I have recently been playing more golf lately. I started playing golf at least once a week while living in Kansas about 17 years ago. Recently, I was lucky enough to play at Myrtle Beach, South Carolina. While there, my friends and I played 36 holes a day for three days — and I realized my approach to putting might be all wrong. Was I supposed to be using a waterfall or agile approach to putting? Apparently, this wasn't a gimme.
I often play with my mother and her husband, Ronny. Ronny is a good ole boy, the kind whose neighbors in Paducah, Kentucky, would take a bullet for. You could literally lose count of all the people who'd come up for a hug or handshake with Ronny at Parker’s or City Rockers. And it's easy to see why. Apart from his taste in Pabst Blue Ribbon, Ronny's advice is usually sound.
I got to watching Ronny putt the other day. My putting is so bad, that I couldn't putt into a crater if my ball were leaning on the edge.
Anyway ... prior to putting, Ronny spends time positioning his ball with the ball’s printed arrow pointed directly at the hole. He then positions his putter’s face perpendicular to that arrow, and then finally positions his body to the club. Assuming that he reads the green correctly and has the correct speed, he generally makes it into the hole (or gets the ball pretty darn close).
It struck me. Not the ball. (The ball went into the hole. We covered this.) It struck me that Ronny was using his time before making his putt the same way I'd use the first phase of a GIS project. Before I go to deploy a solution — before I even develop a solution — I design it. A quality design phase of a GIS project can make or break its success, the same way Ronny's setup makes or breaks his score.
First, let's cover our bases with a quick recap of what each methodology really is. Here are how these two popular strategies for project execution break down:
Waterfall Strategy is Linear
In general, Waterfall strategy follows a linear method. First you design. Then you develop. Then you deploy. Incidentally, this is also SSP's strategy (unless the project specifically dictates otherwise). Each phase is completed and signed off by the client prior to starting the next phase. The focus of the methodology is generally pressing forward, — and your end success places immense importance on starting with a solid design.

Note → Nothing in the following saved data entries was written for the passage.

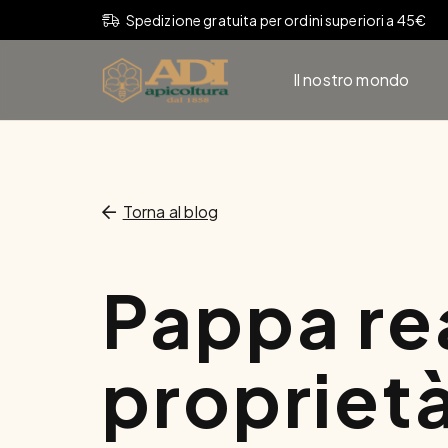
Spedizione gratuita per ordini superiori a 45€
Il nostro mondo
Torna al blog
Pappa rea
propriet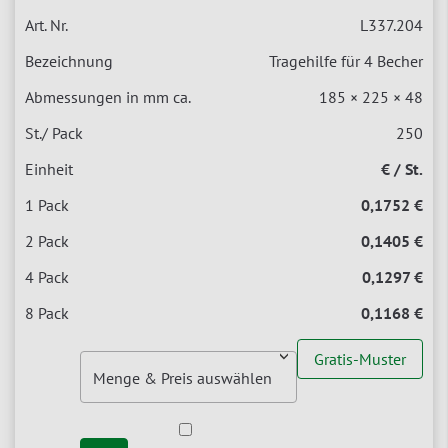
L337.204
Tragehilfe für 4 Becher
185 × 225 × 48
250
€ / St.
0,1752 €
0,1405 €
0,1297 €
0,1168 €
Gratis-Muster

One of the criticisms (other than the stupid name) of this method is that sometimes the design phase is either rushed or constructed with a client misunderstanding. Without solid client involvement in the early stages, the product may be built in an undesired way — resulting in a lack of satisfaction and/or costly change order. Having worked for SSP for three years now, I know firsthand that we spend a great deal of time educating and communicating with our clients (and future clients) in the beginning, which helps prevent these undesired consequences.

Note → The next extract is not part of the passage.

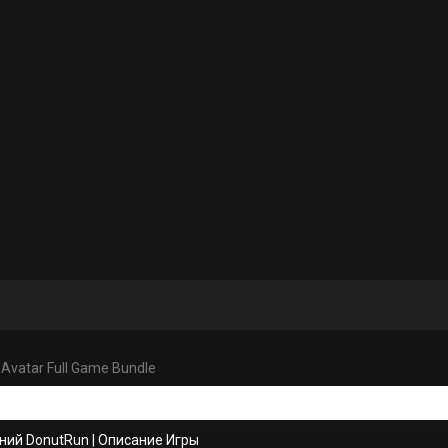
 Avatar Full Game Bundle
ний DonutRun
|
Описание Игры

So if Waterfall strategy is linear, what's Agile strategy?
The Agile strategy for projects (Figure 3) involves multiple “sprints” of a specific duration. The goal of each sprint is to complete a defined list of deliverables. At the end of each sprint, the client gives input on the successes and failures, and the deliverables are redefined. The next sprint begins, to iterate on the deliverables again. Design, develop, deploy, discover — repeat. In Agile methodology, there isn't a great deal of focus placed on initial design, because the design will be refined based on frequent client testing and feedback. It's a lot easier to change your design in the Agile strategy.
Some critics of this approach point out it's more likely you'll exceed your budget or schedule, because the number of sprints performed is often not defined. In addition, the desired product may end up being constructed in a different manner than originally budgeted. Some clients may also not want (or have time) to participate in the process of which this strategy demands.
Which strategy is better? It (of course) depends on the project and our client’s wishes. In terms of golf, my strategy would be the Waterfall approach and just try to hit the ball into the hole, instead of 5-foot sprint increments.